■ **Data for the task**:
BEGIN

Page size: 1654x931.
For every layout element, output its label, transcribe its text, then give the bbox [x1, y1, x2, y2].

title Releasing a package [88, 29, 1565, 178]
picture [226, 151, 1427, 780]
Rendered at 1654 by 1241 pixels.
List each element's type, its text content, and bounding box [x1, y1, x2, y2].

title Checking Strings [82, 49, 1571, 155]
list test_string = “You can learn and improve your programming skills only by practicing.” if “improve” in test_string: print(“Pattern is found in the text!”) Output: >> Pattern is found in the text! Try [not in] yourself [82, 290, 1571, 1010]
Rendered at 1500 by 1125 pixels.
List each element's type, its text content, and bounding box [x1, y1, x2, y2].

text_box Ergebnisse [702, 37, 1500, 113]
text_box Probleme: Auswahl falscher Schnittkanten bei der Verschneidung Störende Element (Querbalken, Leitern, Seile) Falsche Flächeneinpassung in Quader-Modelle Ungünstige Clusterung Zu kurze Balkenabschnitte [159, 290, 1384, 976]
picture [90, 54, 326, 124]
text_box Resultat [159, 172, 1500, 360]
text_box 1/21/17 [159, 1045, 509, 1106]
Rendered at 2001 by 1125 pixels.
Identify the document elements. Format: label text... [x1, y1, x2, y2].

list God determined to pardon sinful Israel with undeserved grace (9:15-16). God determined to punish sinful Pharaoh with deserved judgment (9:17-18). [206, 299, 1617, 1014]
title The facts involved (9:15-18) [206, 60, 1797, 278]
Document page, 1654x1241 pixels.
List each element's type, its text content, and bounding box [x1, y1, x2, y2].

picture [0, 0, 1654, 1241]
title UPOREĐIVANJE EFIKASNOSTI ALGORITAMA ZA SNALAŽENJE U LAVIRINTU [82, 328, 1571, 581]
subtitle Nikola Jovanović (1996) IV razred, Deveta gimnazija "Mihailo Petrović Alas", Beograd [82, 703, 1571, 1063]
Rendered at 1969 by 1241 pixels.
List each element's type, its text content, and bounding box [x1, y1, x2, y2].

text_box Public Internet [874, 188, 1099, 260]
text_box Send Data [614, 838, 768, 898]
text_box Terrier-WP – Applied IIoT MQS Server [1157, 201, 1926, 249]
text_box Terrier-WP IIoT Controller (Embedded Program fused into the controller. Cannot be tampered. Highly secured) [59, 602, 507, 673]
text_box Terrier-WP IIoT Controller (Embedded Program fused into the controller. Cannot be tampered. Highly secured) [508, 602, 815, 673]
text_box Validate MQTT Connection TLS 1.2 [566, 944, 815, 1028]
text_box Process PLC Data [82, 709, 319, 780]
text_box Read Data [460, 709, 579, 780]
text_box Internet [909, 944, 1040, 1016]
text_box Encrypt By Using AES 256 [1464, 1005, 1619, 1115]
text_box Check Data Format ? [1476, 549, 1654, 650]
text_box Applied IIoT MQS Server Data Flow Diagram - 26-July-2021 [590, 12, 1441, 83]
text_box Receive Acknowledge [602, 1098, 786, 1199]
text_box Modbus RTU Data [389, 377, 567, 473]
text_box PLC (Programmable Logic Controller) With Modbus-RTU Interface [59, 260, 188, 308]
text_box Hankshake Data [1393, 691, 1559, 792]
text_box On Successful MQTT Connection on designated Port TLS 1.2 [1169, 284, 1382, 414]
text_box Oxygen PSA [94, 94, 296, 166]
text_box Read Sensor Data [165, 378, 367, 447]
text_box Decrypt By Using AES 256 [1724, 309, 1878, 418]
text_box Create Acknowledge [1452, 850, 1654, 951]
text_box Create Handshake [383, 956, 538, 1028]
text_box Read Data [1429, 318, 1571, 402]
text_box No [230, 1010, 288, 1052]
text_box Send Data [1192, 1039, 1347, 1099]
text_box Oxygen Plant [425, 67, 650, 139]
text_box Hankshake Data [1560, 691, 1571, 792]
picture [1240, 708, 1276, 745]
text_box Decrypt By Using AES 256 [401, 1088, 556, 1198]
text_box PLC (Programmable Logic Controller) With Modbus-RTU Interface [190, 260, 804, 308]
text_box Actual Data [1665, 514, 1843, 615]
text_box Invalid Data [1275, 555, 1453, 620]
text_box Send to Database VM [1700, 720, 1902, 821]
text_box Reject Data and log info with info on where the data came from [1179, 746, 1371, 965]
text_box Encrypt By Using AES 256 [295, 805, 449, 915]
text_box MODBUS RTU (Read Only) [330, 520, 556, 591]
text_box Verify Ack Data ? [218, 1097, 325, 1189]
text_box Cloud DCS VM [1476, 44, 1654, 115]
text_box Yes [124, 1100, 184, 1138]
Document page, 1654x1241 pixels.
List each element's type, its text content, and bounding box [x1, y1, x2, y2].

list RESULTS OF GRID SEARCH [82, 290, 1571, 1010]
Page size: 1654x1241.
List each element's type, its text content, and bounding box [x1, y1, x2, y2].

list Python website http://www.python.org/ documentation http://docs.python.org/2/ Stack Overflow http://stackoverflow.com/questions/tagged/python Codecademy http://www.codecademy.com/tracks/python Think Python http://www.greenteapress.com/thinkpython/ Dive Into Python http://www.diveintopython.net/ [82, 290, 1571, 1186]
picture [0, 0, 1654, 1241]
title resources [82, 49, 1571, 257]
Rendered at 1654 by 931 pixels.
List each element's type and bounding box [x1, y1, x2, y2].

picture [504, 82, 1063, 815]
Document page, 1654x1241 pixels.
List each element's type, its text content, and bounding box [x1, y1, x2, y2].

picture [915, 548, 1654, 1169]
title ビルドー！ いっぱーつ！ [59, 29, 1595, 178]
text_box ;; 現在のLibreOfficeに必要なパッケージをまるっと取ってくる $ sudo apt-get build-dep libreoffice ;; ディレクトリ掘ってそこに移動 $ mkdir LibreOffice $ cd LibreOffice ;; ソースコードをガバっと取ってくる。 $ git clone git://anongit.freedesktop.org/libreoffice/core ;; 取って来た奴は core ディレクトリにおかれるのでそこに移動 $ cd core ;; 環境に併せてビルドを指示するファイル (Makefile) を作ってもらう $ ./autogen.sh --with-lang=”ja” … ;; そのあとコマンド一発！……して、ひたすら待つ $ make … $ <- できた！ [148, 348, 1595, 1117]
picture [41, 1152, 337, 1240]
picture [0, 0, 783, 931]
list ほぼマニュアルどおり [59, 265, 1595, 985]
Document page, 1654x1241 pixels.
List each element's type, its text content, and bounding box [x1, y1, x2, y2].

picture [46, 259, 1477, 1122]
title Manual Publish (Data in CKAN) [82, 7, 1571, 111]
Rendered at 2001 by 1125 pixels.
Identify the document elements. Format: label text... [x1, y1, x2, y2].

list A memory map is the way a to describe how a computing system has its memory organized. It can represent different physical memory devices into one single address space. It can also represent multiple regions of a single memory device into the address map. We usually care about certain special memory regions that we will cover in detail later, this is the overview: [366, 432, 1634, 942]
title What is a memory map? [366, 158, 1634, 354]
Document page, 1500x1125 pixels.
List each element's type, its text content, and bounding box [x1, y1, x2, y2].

END

■ **Request**:
Copy the whole listing above line for line, changing nothing.

■ **Written response**:
Page size: 1654x931.
For every layout element, output its label, transcribe its text, then give the bbox [x1, y1, x2, y2].

title Releasing a package [88, 29, 1565, 178]
picture [226, 151, 1427, 780]
Rendered at 1654 by 1241 pixels.
List each element's type, its text content, and bounding box [x1, y1, x2, y2].

title Checking Strings [82, 49, 1571, 155]
list test_string = “You can learn and improve your programming skills only by practicing.” if “improve” in test_string: print(“Pattern is found in the text!”) Output: >> Pattern is found in the text! Try [not in] yourself [82, 290, 1571, 1010]
Rendered at 1500 by 1125 pixels.
List each element's type, its text content, and bounding box [x1, y1, x2, y2].

text_box Ergebnisse [702, 37, 1500, 113]
text_box Probleme: Auswahl falscher Schnittkanten bei der Verschneidung Störende Element (Querbalken, Leitern, Seile) Falsche Flächeneinpassung in Quader-Modelle Ungünstige Clusterung Zu kurze Balkenabschnitte [159, 290, 1384, 976]
picture [90, 54, 326, 124]
text_box Resultat [159, 172, 1500, 360]
text_box 1/21/17 [159, 1045, 509, 1106]
Rendered at 2001 by 1125 pixels.
Identify the document elements. Format: label text... [x1, y1, x2, y2].

list God determined to pardon sinful Israel with undeserved grace (9:15-16). God determined to punish sinful Pharaoh with deserved judgment (9:17-18). [206, 299, 1617, 1014]
title The facts involved (9:15-18) [206, 60, 1797, 278]
Document page, 1654x1241 pixels.
List each element's type, its text content, and bounding box [x1, y1, x2, y2].

picture [0, 0, 1654, 1241]
title UPOREĐIVANJE EFIKASNOSTI ALGORITAMA ZA SNALAŽENJE U LAVIRINTU [82, 328, 1571, 581]
subtitle Nikola Jovanović (1996) IV razred, Deveta gimnazija "Mihailo Petrović Alas", Beograd [82, 703, 1571, 1063]
Rendered at 1969 by 1241 pixels.
List each element's type, its text content, and bounding box [x1, y1, x2, y2].

text_box Public Internet [874, 188, 1099, 260]
text_box Send Data [614, 838, 768, 898]
text_box Terrier-WP – Applied IIoT MQS Server [1157, 201, 1926, 249]
text_box Terrier-WP IIoT Controller (Embedded Program fused into the controller. Cannot be tampered. Highly secured) [59, 602, 507, 673]
text_box Terrier-WP IIoT Controller (Embedded Program fused into the controller. Cannot be tampered. Highly secured) [508, 602, 815, 673]
text_box Validate MQTT Connection TLS 1.2 [566, 944, 815, 1028]
text_box Process PLC Data [82, 709, 319, 780]
text_box Read Data [460, 709, 579, 780]
text_box Internet [909, 944, 1040, 1016]
text_box Encrypt By Using AES 256 [1464, 1005, 1619, 1115]
text_box Check Data Format ? [1476, 549, 1654, 650]
text_box Applied IIoT MQS Server Data Flow Diagram - 26-July-2021 [590, 12, 1441, 83]
text_box Receive Acknowledge [602, 1098, 786, 1199]
text_box Modbus RTU Data [389, 377, 567, 473]
text_box PLC (Programmable Logic Controller) With Modbus-RTU Interface [59, 260, 188, 308]
text_box Hankshake Data [1393, 691, 1559, 792]
text_box On Successful MQTT Connection on designated Port TLS 1.2 [1169, 284, 1382, 414]
text_box Oxygen PSA [94, 94, 296, 166]
text_box Read Sensor Data [165, 378, 367, 447]
text_box Decrypt By Using AES 256 [1724, 309, 1878, 418]
text_box Create Acknowledge [1452, 850, 1654, 951]
text_box Create Handshake [383, 956, 538, 1028]
text_box Read Data [1429, 318, 1571, 402]
text_box No [230, 1010, 288, 1052]
text_box Send Data [1192, 1039, 1347, 1099]
text_box Oxygen Plant [425, 67, 650, 139]
text_box Hankshake Data [1560, 691, 1571, 792]
picture [1240, 708, 1276, 745]
text_box Decrypt By Using AES 256 [401, 1088, 556, 1198]
text_box PLC (Programmable Logic Controller) With Modbus-RTU Interface [190, 260, 804, 308]
text_box Actual Data [1665, 514, 1843, 615]
text_box Invalid Data [1275, 555, 1453, 620]
text_box Send to Database VM [1700, 720, 1902, 821]
text_box Reject Data and log info with info on where the data came from [1179, 746, 1371, 965]
text_box Encrypt By Using AES 256 [295, 805, 449, 915]
text_box MODBUS RTU (Read Only) [330, 520, 556, 591]
text_box Verify Ack Data ? [218, 1097, 325, 1189]
text_box Cloud DCS VM [1476, 44, 1654, 115]
text_box Yes [124, 1100, 184, 1138]
Document page, 1654x1241 pixels.
List each element's type, its text content, and bounding box [x1, y1, x2, y2].

list RESULTS OF GRID SEARCH [82, 290, 1571, 1010]
Page size: 1654x1241.
List each element's type, its text content, and bounding box [x1, y1, x2, y2].

list Python website http://www.python.org/ documentation http://docs.python.org/2/ Stack Overflow http://stackoverflow.com/questions/tagged/python Codecademy http://www.codecademy.com/tracks/python Think Python http://www.greenteapress.com/thinkpython/ Dive Into Python http://www.diveintopython.net/ [82, 290, 1571, 1186]
picture [0, 0, 1654, 1241]
title resources [82, 49, 1571, 257]
Rendered at 1654 by 931 pixels.
List each element's type and bounding box [x1, y1, x2, y2].

picture [504, 82, 1063, 815]
Document page, 1654x1241 pixels.
List each element's type, its text content, and bounding box [x1, y1, x2, y2].

picture [915, 548, 1654, 1169]
title ビルドー！ いっぱーつ！ [59, 29, 1595, 178]
text_box ;; 現在のLibreOfficeに必要なパッケージをまるっと取ってくる $ sudo apt-get build-dep libreoffice ;; ディレクトリ掘ってそこに移動 $ mkdir LibreOffice $ cd LibreOffice ;; ソースコードをガバっと取ってくる。 $ git clone git://anongit.freedesktop.org/libreoffice/core ;; 取って来た奴は core ディレクトリにおかれるのでそこに移動 $ cd core ;; 環境に併せてビルドを指示するファイル (Makefile) を作ってもらう $ ./autogen.sh --with-lang=”ja” … ;; そのあとコマンド一発！……して、ひたすら待つ $ make … $ <- できた！ [148, 348, 1595, 1117]
picture [41, 1152, 337, 1240]
picture [0, 0, 783, 931]
list ほぼマニュアルどおり [59, 265, 1595, 985]
Document page, 1654x1241 pixels.
List each element's type, its text content, and bounding box [x1, y1, x2, y2].

picture [46, 259, 1477, 1122]
title Manual Publish (Data in CKAN) [82, 7, 1571, 111]
Rendered at 2001 by 1125 pixels.
Identify the document elements. Format: label text... [x1, y1, x2, y2].

list A memory map is the way a to describe how a computing system has its memory organized. It can represent different physical memory devices into one single address space. It can also represent multiple regions of a single memory device into the address map. We usually care about certain special memory regions that we will cover in detail later, this is the overview: [366, 432, 1634, 942]
title What is a memory map? [366, 158, 1634, 354]
Document page, 1500x1125 pixels.
List each element's type, its text content, and bounding box [x1, y1, x2, y2].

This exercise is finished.